Recently, for the first time in the history of this bacterial species, methicillin-resistant Staphylococcus aureus (MRSA) carrying the enterococcal vanA gene complex and expressing high level resistance to vancomycin was identified in clinical specimens (CDC (2002) MMWR 51, 565-567). The purpose of our studies was to understand how vanA is expressed in the heterologous background of S. aureus and how it interacts with the mecA-based resistance mechanism, which is also present in these strains and is targeted on cell wall biosynthesis. The vanA-containing staphylococcal plasmid was transferred from the clinical vancomycin-resistant S. aureus (VRSA) strain HIP11714 (CDC (2002) MMWR 51, 565-567) to the methicillin-resistant S. aureus (MRSA) strain COL for which extensive genetic and biochemical information is available on staphylococcal cell wall biochemistry and drug resistance mechanisms.

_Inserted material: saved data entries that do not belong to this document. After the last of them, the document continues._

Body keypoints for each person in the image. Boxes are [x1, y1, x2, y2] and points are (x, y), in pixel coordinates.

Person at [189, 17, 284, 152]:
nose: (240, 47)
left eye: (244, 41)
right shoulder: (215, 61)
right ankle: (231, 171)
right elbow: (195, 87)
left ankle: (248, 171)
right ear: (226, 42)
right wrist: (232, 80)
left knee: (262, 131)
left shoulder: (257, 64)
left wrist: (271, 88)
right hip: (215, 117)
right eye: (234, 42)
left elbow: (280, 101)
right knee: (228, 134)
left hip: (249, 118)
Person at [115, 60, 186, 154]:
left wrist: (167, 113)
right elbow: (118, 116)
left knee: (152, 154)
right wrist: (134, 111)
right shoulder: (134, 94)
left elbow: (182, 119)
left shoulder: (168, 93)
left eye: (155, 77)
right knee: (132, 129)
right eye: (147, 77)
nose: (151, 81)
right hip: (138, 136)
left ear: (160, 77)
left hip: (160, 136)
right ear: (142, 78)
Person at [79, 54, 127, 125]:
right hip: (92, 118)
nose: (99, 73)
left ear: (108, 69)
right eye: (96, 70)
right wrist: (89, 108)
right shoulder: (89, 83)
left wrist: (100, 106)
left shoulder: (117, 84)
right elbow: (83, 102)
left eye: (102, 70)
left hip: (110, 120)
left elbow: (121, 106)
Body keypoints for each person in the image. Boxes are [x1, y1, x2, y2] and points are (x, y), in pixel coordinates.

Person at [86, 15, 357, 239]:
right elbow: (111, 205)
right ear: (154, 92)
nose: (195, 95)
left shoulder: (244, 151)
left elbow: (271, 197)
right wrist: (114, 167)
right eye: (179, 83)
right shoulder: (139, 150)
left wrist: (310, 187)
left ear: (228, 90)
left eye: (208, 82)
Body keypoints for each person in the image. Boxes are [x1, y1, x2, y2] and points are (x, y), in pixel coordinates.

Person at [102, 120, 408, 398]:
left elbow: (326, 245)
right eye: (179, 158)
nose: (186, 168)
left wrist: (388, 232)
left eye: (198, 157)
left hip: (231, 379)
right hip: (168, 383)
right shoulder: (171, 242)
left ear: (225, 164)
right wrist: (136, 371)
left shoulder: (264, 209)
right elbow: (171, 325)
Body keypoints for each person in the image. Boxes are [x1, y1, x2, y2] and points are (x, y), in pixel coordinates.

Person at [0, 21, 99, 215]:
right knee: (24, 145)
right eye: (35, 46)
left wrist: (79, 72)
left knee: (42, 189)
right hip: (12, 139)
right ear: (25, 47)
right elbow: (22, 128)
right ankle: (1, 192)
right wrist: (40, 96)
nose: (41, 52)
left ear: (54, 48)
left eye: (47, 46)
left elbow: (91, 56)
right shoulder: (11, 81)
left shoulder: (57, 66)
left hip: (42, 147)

The transconjugant named COLVA showed high and homogeneous resistance to both oxacillin and vancomycin. COLVA grown in vancomycin-containing medium produced an abnormal peptidoglycan: all pentapeptides were replaced by tetrapeptides, and the peptidoglycan contained at least 22 novel muropeptide species that frequently showed a deficit or complete absence of pentaglycine branches. The UDP-MurNAc-pentapeptide, the major component of the cell wall precursor pool in vancomycin-sensitive cells was replaced by UDP-MurNAc-depsipeptide and UDP-MurNAc-tetrapeptide. Transposon inactivation of the beta-lactam resistance gene mecA caused complete loss of beta-lactam resistance but had no effect on the expression of vancomycin resistance. The two major antibiotic resistance mechanisms encoded by mecA and vanA residing in the same S. aureus appear to use different sets of enzymes for the assembly of cell walls.[1]